Source data:
###
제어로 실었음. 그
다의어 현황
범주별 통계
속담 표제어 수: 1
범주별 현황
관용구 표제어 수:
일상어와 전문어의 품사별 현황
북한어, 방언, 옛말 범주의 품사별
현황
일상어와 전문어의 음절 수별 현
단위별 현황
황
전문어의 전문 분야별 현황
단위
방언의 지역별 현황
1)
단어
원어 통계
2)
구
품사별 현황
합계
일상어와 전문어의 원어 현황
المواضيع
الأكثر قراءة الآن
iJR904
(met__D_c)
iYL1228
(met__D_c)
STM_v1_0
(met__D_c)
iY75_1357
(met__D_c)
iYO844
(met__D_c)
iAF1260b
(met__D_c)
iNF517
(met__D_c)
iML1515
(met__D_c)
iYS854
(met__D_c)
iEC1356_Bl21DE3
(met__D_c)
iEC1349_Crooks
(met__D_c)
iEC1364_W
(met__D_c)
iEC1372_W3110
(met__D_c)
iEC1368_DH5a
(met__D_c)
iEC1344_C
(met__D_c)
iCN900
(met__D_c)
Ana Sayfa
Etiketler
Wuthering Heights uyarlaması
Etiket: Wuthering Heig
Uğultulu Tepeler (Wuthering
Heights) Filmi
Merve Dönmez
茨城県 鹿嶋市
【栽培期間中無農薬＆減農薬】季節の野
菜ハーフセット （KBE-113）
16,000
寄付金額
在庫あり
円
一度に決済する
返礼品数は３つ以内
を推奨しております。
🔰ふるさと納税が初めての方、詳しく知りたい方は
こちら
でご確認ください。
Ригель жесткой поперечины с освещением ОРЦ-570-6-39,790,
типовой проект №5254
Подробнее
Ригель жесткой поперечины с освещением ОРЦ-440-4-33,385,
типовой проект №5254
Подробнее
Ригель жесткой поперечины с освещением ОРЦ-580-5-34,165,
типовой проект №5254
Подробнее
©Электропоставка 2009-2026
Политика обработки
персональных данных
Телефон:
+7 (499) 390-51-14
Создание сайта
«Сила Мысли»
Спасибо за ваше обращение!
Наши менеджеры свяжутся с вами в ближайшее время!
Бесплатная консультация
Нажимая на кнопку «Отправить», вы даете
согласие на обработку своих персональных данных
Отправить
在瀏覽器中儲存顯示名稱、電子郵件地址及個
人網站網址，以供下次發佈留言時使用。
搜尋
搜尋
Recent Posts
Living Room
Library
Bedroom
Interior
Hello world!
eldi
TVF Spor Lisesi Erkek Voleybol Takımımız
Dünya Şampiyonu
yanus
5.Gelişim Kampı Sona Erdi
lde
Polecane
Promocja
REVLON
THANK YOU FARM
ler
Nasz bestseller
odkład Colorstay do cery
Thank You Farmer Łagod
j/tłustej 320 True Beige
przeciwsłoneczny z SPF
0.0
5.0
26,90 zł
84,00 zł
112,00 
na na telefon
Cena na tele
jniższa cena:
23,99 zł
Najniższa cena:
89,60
###
Directions for this task:
Reproduce the text of every record above line for line, with no changes.

Response to the task:
제어로 실었음. 그
다의어 현황
범주별 통계
속담 표제어 수: 1
범주별 현황
관용구 표제어 수:
일상어와 전문어의 품사별 현황
북한어, 방언, 옛말 범주의 품사별
현황
일상어와 전문어의 음절 수별 현
단위별 현황
황
전문어의 전문 분야별 현황
단위
방언의 지역별 현황
1)
단어
원어 통계
2)
구
품사별 현황
합계
일상어와 전문어의 원어 현황
المواضيع
الأكثر قراءة الآن
iJR904
(met__D_c)
iYL1228
(met__D_c)
STM_v1_0
(met__D_c)
iY75_1357
(met__D_c)
iYO844
(met__D_c)
iAF1260b
(met__D_c)
iNF517
(met__D_c)
iML1515
(met__D_c)
iYS854
(met__D_c)
iEC1356_Bl21DE3
(met__D_c)
iEC1349_Crooks
(met__D_c)
iEC1364_W
(met__D_c)
iEC1372_W3110
(met__D_c)
iEC1368_DH5a
(met__D_c)
iEC1344_C
(met__D_c)
iCN900
(met__D_c)
Ana Sayfa
Etiketler
Wuthering Heights uyarlaması
Etiket: Wuthering Heig
Uğultulu Tepeler (Wuthering
Heights) Filmi
Merve Dönmez
茨城県 鹿嶋市
【栽培期間中無農薬＆減農薬】季節の野
菜ハーフセット （KBE-113）
16,000
寄付金額
在庫あり
円
一度に決済する
返礼品数は３つ以内
を推奨しております。
🔰ふるさと納税が初めての方、詳しく知りたい方は
こちら
でご確認ください。
Ригель жесткой поперечины с освещением ОРЦ-570-6-39,790,
типовой проект №5254
Подробнее
Ригель жесткой поперечины с освещением ОРЦ-440-4-33,385,
типовой проект №5254
Подробнее
Ригель жесткой поперечины с освещением ОРЦ-580-5-34,165,
типовой проект №5254
Подробнее
©Электропоставка 2009-2026
Политика обработки
персональных данных
Телефон:
+7 (499) 390-51-14
Создание сайта
«Сила Мысли»
Спасибо за ваше обращение!
Наши менеджеры свяжутся с вами в ближайшее время!
Бесплатная консультация
Нажимая на кнопку «Отправить», вы даете
согласие на обработку своих персональных данных
Отправить
在瀏覽器中儲存顯示名稱、電子郵件地址及個
人網站網址，以供下次發佈留言時使用。
搜尋
搜尋
Recent Posts
Living Room
Library
Bedroom
Interior
Hello world!
eldi
TVF Spor Lisesi Erkek Voleybol Takımımız
Dünya Şampiyonu
yanus
5.Gelişim Kampı Sona Erdi
lde
Polecane
Promocja
REVLON
THANK YOU FARM
ler
Nasz bestseller
odkład Colorstay do cery
Thank You Farmer Łagod
j/tłustej 320 True Beige
przeciwsłoneczny z SPF
0.0
5.0
26,90 zł
84,00 zł
112,00 
na na telefon
Cena na tele
jniższa cena:
23,99 zł
Najniższa cena:
89,60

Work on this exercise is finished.